Learning a New Way to Be a Granddaughter
For World Alzheimer's Month, a writer shares what she learned after her grandfather was diagnosed.
And while "Downtown," as folks like to call South Central these days, isn't Boyz N the Hood, it's definitely not The Fresh Prince of Bel-Air. Still, with a trustworthy caregiver cooking his meals, cleaning up and monitoring his medicine from 9 a.m. to 5 p.m. each day, my grandfather was stable. He didn't want to move.
He'd just lost his wife, and simple things like counting his change before leaving the grocery store had become a problem. One of the key treatments for Alzheimer's sufferers is to keep their living space clean and household items in the same place, from food to soap and towels. Routine provides ease in a life filled with confusion.
I didn't think it was a good time to move him away from his comfort zone, either, but my mother wanted him closer to her. She worried about the dangerous things that often happen in poor neighborhoods, like robberies or scams from those who go door-to-door to prey on seniors.
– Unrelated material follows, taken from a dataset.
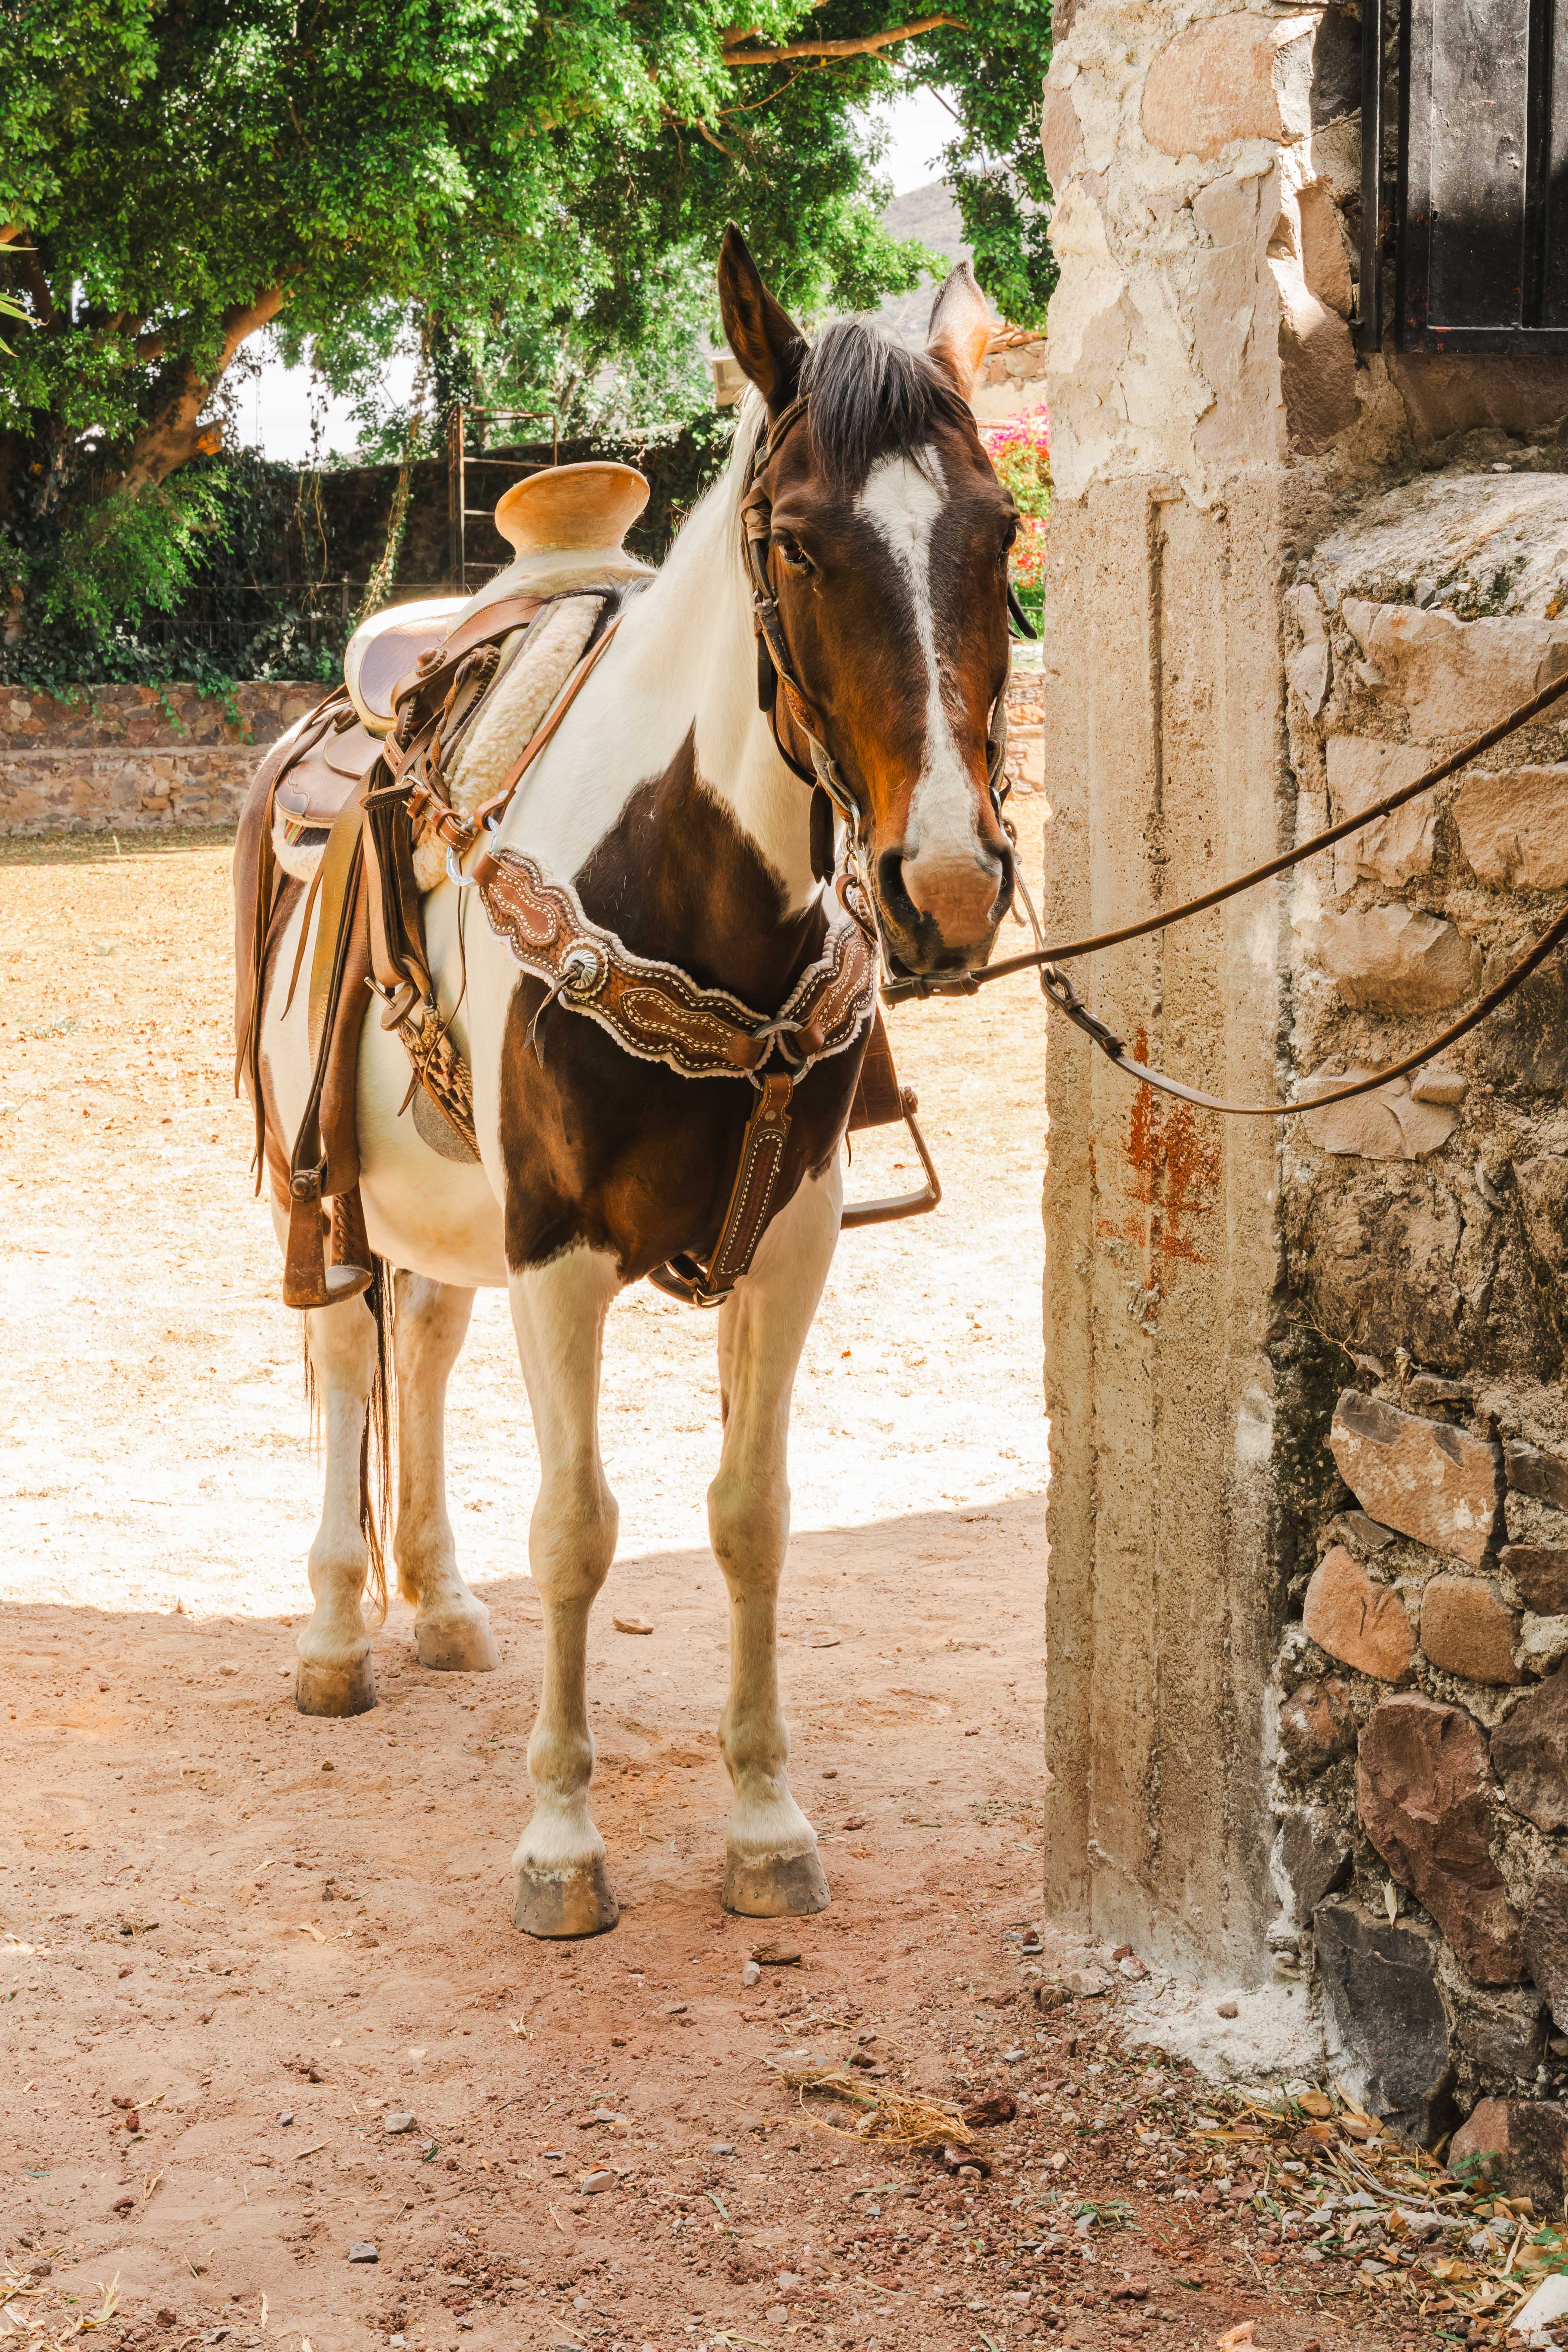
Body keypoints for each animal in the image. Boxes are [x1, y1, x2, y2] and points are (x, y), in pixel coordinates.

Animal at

After numerous conversations, we all agreed that he'd stay in Los Angeles until he was unable to live alone. Eventually, however, the traveling back and forth from Northern to Southern California to oversee doctor's appointments and handle errands around the house she'd grown up in took a toll on my mother. She, one of 15 million Americans (pdf) who provide unpaid care for a person with Alzheimer's, was constantly exhausted and unable to focus at her postretirement job, and she saw her husband only sporadically.
Hiring a Caregiver
Fortunately, we continued to employ the wonderful caregiver who had been managing both of my grandparents before my granny's death. But then we found ourselves looking for a weekend employee, and finding someone the family trusts not only with an Alzheimer's sufferer but also with the care of a house, finances and a car is extremely tough.
My mother handed me that duty when I traveled to Los Angeles in 2010 -- I'm a freelancer, and if I have my laptop and my cellphone, I can work anywhere -- to care for my grandfather and give her a break. I wasn't new to this hiring process; before my granny passed, I'd brought on and trained a weekend nurse for my grandparents through a company called Aftercare, but this was different.